*EXERCISE BRIEF*
Where a picture appears, leave it out, and transcribe all the lines below exactly.

*SOURCE MATERIAL*
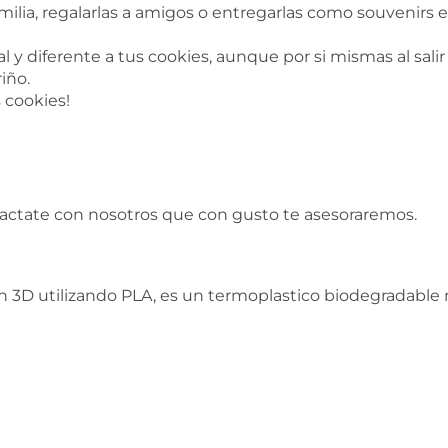
milia, regalarlas a amigos o entregarlas como souvenir
 y diferente a tus cookies, aunque por si mismas al salir
iño.
s cookies!
tactate con nosotros que con gusto te asesoraremos.
 3D utilizando PLA, es un termoplastico biodegradable n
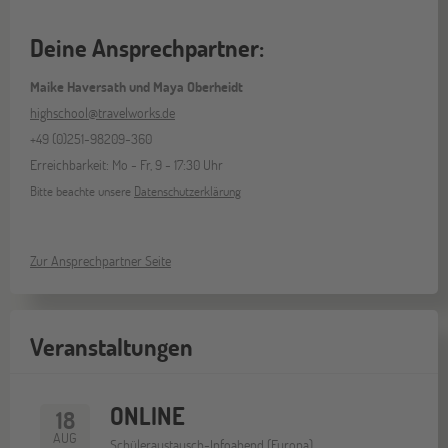
Deine Ansprechpartner:
Maike Haversath und Maya Oberheidt
highschool@travelworks.de
+49 (0)251-98209-360
Erreichbarkeit: Mo - Fr, 9 - 17:30 Uhr
Bitte beachte unsere
Datenschutzerklärung
Zur Ansprechpartner Seite
Veranstaltungen
ONLINE
18
AUG
Schüleraustausch-Infoabend (Europa)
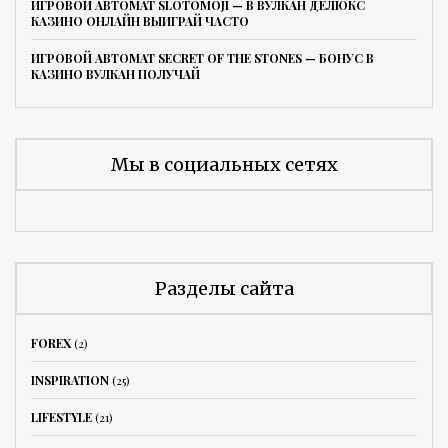
ИГРОВОЙ АВТОМАТ SLOTOMOJI — В ВУЛКАН ДЕЛЮКС
КАЗИНО ОНЛАЙН ВЫИГРАЙ ЧАСТО
ИГРОВОЙ АВТОМАТ SECRET OF THE STONES — БОНУС В
КАЗИНО ВУЛКАН ПОЛУЧАЙ
Мы в социальных сетях
Разделы сайта
FOREX
(2)
INSPIRATION
(25)
LIFESTYLE
(21)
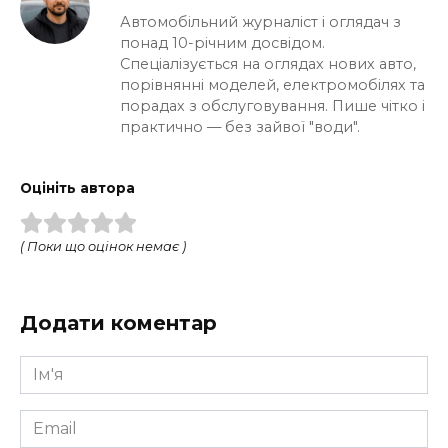
Автомобільний журналіст і оглядач з
понад 10-річним досвідом.
Спеціалізується на оглядах нових авто,
порівнянні моделей, електромобілях та
порадах з обслуговування. Пише чітко і
практично — без зайвої "води".
Оцініть автора
( Поки що оцінок немає )
Додати коментар
Ім'я
*
Email
*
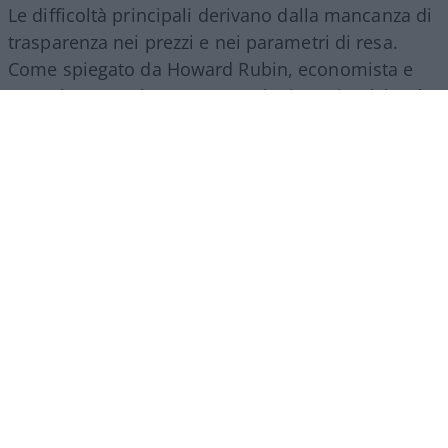
Le difficoltà principali derivano dalla mancanza di
trasparenza nei prezzi e nei parametri di resa.
Come spiegato da Howard Rubin, economista e
consulente per la spesa tecnologica aziendale, “è
una valuta di cui non si ha l’istinto di sapere cosa
si sta usando, e le pratiche contabili non sono
neanche pronte per questo. La questione AI viene
trattata come un investimento in questo
momento, ma è un investimento rischioso nel
caso in cui non produca alcun ritorno”. In assenza
di un mercato unico regolato dalle dinamiche
classiche di offerta e domanda aperta, le aziende
faticano a confrontare l’efficienza reale dei diversi
provider, trovandosi esposte a fluttuazioni
improvvise dei costi di gestione.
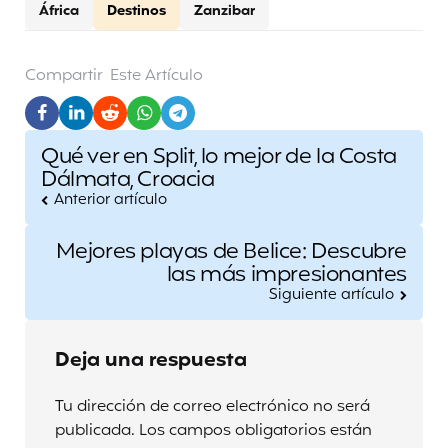
África
Destinos
Zanzibar
Compartir
Este Artículo
Post
Qué ver en Split, lo mejor de la Costa
navigation
Dálmata, Croacia
Anterior artículo
Mejores playas de Belice: Descubre
las más impresionantes
Siguiente artículo
Deja una respuesta
Tu dirección de correo electrónico no será
publicada.
Los campos obligatorios están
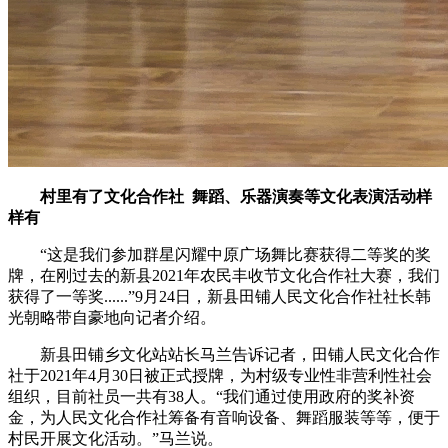
村里有了文化合作社 舞蹈、乐器演奏等文化表演活动样
样有
“这是我们参加群星闪耀中原广场舞比赛获得二等奖的奖
牌，在刚过去的新县2021年农民丰收节文化合作社大赛，我们
获得了一等奖......”9月24日，新县田铺人民文化合作社社长韩
光朝略带自豪地向记者介绍。
新县田铺乡文化站站长马兰告诉记者，田铺人民文化合作
社于2021年4月30日被正式授牌，为村级专业性非营利性社会
组织，目前社员一共有38人。“我们通过使用政府的奖补资
金，为人民文化合作社筹备有音响设备、舞蹈服装等等，便于
村民开展文化活动。”马兰说。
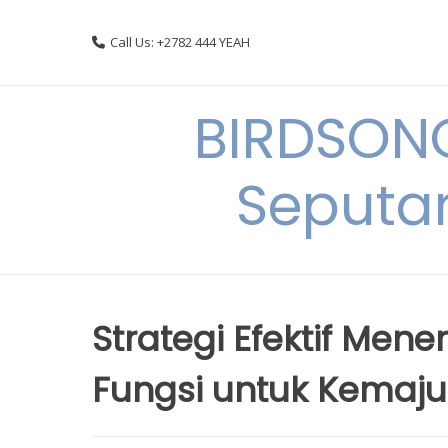
Skip
to
Call Us: +2782 444 YEAH
content
BIRDSON
Seputa
Strategi Efektif Me
Fungsi untuk Kemaj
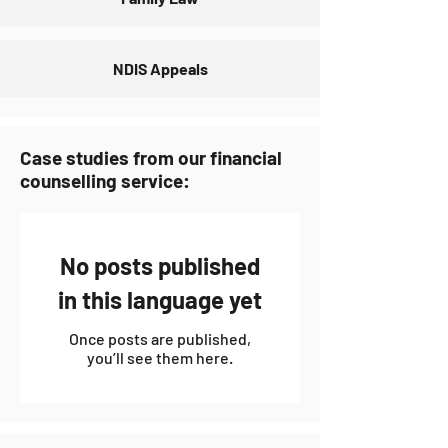
Stel met jou uit oor hoe jy na die
maak, besoek die kontak ons-
hof gedaag word, wat 'n balju kan
bladsy.
doen en of bankrotskap dalk vir jou
NDIS Appeals
is
Case studies from our financial
counselling service:
No posts published
in this language yet
Once posts are published,
you’ll see them here.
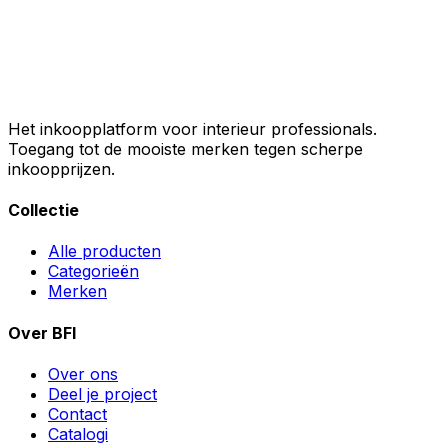
Het inkoopplatform voor interieur professionals.
Toegang tot de mooiste merken tegen scherpe
inkoopprijzen.
Collectie
Alle producten
Categorieën
Merken
Over BFI
Over ons
Deel je project
Contact
Catalogi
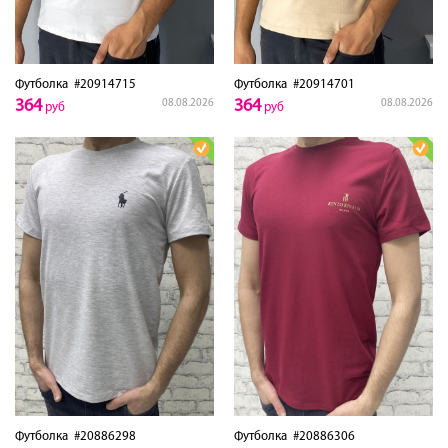
Футболка
#20914715
Футболка
#20914701
364
364
08.08.2026
08.08.2026
руб
руб
Футболка
#20886298
Футболка
#20886306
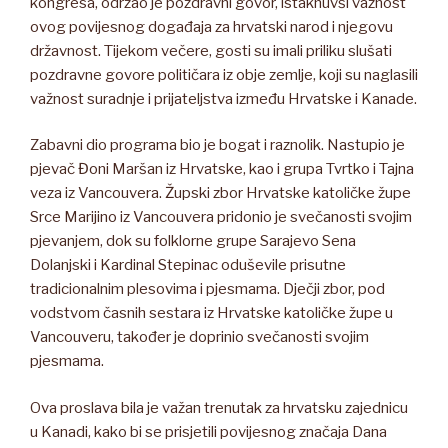
kongresa, održao je pozdravni govor, istaknuvši važnost
ovog povijesnog događaja za hrvatski narod i njegovu
državnost. Tijekom večere, gosti su imali priliku slušati
pozdravne govore političara iz obje zemlje, koji su naglasili
važnost suradnje i prijateljstva između Hrvatske i Kanade.
Zabavni dio programa bio je bogat i raznolik. Nastupio je
pjevač Đoni Maršan iz Hrvatske, kao i grupa Tvrtko i Tajna
veza iz Vancouvera. Župski zbor Hrvatske katoličke župe
Srce Marijino iz Vancouvera pridonio je svečanosti svojim
pjevanjem, dok su folklorne grupe Sarajevo Sena
Dolanjski i Kardinal Stepinac oduševile prisutne
tradicionalnim plesovima i pjesmama. Dječji zbor, pod
vodstvom časnih sestara iz Hrvatske katoličke župe u
Vancouveru, također je doprinio svečanosti svojim
pjesmama.
Ova proslava bila je važan trenutak za hrvatsku zajednicu
u Kanadi, kako bi se prisjetili povijesnog značaja Dana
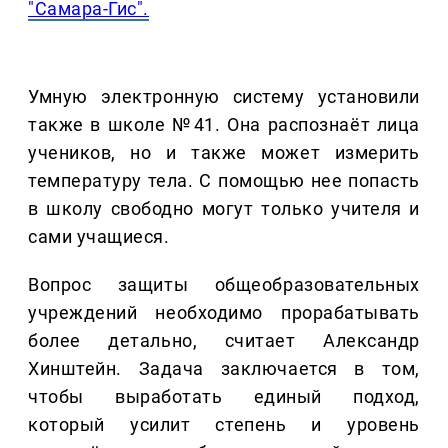
"Самара-Гис".
Умную электронную систему установили
также в школе №41. Она распознаёт лица
учеников, но и также может измерить
температуру тела. С помощью нее попасть
в школу свободно могут только учителя и
сами учащиеся.
Вопрос защиты общеобразовательных
учреждений необходимо прорабатывать
более детально, считает Александр
Хинштейн. Задача заключается в том,
чтобы выработать единый подход,
который усилит степень и уровень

*EXERCISE SOLUTION*
milia, regalarlas a amigos o entregarlas como souvenir
 y diferente a tus cookies, aunque por si mismas al salir
iño.
s cookies!
tactate con nosotros que con gusto te asesoraremos.
 3D utilizando PLA, es un termoplastico biodegradable n
Deine Ansprechpartner:
Maike Haversath und Maya Oberheidt
highschool@travelworks.de
+49 (0)251-98209-360
Erreichbarkeit: Mo - Fr, 9 - 17:30 Uhr
Bitte beachte unsere
Datenschutzerklärung
Zur Ansprechpartner Seite
Veranstaltungen
ONLINE
18
AUG
Schüleraustausch-Infoabend (Europa)
ИГРОВОЙ АВТОМАТ SLOTOMOJI — В ВУЛКАН ДЕЛЮКС
КАЗИНО ОНЛАЙН ВЫИГРАЙ ЧАСТО
ИГРОВОЙ АВТОМАТ SECRET OF THE STONES — БОНУС В
КАЗИНО ВУЛКАН ПОЛУЧАЙ
Мы в социальных сетях
Разделы сайта
FOREX
(2)
INSPIRATION
(25)
LIFESTYLE
(21)
Автомобільний журналіст і оглядач з
понад 10-річним досвідом.
Спеціалізується на оглядах нових авто,
порівнянні моделей, електромобілях та
порадах з обслуговування. Пише чітко і
практично — без зайвої "води".
Оцініть автора
( Поки що оцінок немає )
Додати коментар
Ім'я
*
Email
*
Le difficoltà principali derivano dalla mancanza di
trasparenza nei prezzi e nei parametri di resa.
Come spiegato da Howard Rubin, economista e
consulente per la spesa tecnologica aziendale, “è
una valuta di cui non si ha l’istinto di sapere cosa
si sta usando, e le pratiche contabili non sono
neanche pronte per questo. La questione AI viene
trattata come un investimento in questo
momento, ma è un investimento rischioso nel
caso in cui non produca alcun ritorno”. In assenza
di un mercato unico regolato dalle dinamiche
classiche di offerta e domanda aperta, le aziende
faticano a confrontare l’efficienza reale dei diversi
provider, trovandosi esposte a fluttuazioni
improvvise dei costi di gestione.
África
Destinos
Zanzibar
Compartir
Este Artículo
Post
Qué ver en Split, lo mejor de la Costa
navigation
Dálmata, Croacia
Anterior artículo
Mejores playas de Belice: Descubre
las más impresionantes
Siguiente artículo
Deja una respuesta
Tu dirección de correo electrónico no será
publicada.
Los campos obligatorios están
村里有了文化合作社 舞蹈、乐器演奏等文化表演活动样
样有
“这是我们参加群星闪耀中原广场舞比赛获得二等奖的奖
牌，在刚过去的新县2021年农民丰收节文化合作社大赛，我们
获得了一等奖......”9月24日，新县田铺人民文化合作社社长韩
光朝略带自豪地向记者介绍。
新县田铺乡文化站站长马兰告诉记者，田铺人民文化合作
社于2021年4月30日被正式授牌，为村级专业性非营利性社会
组织，目前社员一共有38人。“我们通过使用政府的奖补资
金，为人民文化合作社筹备有音响设备、舞蹈服装等等，便于
村民开展文化活动。”马兰说。
Skip
to
Call Us: +2782 444 YEAH
content
BIRDSON
Seputa
Strategi Efektif Me
Fungsi untuk Kemaj
Stel met jou uit oor hoe jy na die
maak, besoek die kontak ons-
hof gedaag word, wat 'n balju kan
bladsy.
doen en of bankrotskap dalk vir jou
NDIS Appeals
is
Case studies from our financial
counselling service:
No posts published
in this language yet
Once posts are published,
you’ll see them here.
Het inkoopplatform voor interieur professionals.
Toegang tot de mooiste merken tegen scherpe
inkoopprijzen.
Collectie
Alle producten
Categorieën
Merken
Over BFI
Over ons
Deel je project
Contact
Catalogi
Футболка
#20914715
Футболка
#20914701
364
364
08.08.2026
08.08.2026
руб
руб
Футболка
#20886298
Футболка
#20886306
kongresa, održao je pozdravni govor, istaknuvši važnost
ovog povijesnog događaja za hrvatski narod i njegovu
državnost. Tijekom večere, gosti su imali priliku slušati
pozdravne govore političara iz obje zemlje, koji su naglasili
važnost suradnje i prijateljstva između Hrvatske i Kanade.
Zabavni dio programa bio je bogat i raznolik. Nastupio je
pjevač Đoni Maršan iz Hrvatske, kao i grupa Tvrtko i Tajna
veza iz Vancouvera. Župski zbor Hrvatske katoličke župe
Srce Marijino iz Vancouvera pridonio je svečanosti svojim
pjevanjem, dok su folklorne grupe Sarajevo Sena
Dolanjski i Kardinal Stepinac oduševile prisutne
tradicionalnim plesovima i pjesmama. Dječji zbor, pod
vodstvom časnih sestara iz Hrvatske katoličke župe u
Vancouveru, također je doprinio svečanosti svojim
pjesmama.
Ova proslava bila je važan trenutak za hrvatsku zajednicu
u Kanadi, kako bi se prisjetili povijesnog značaja Dana
"Самара-Гис".
Умную электронную систему установили
также в школе №41. Она распознаёт лица
учеников, но и также может измерить
температуру тела. С помощью нее попасть
в школу свободно могут только учителя и
сами учащиеся.
Вопрос защиты общеобразовательных
учреждений необходимо прорабатывать
более детально, считает Александр
Хинштейн. Задача заключается в том,
чтобы выработать единый подход,
который усилит степень и уровень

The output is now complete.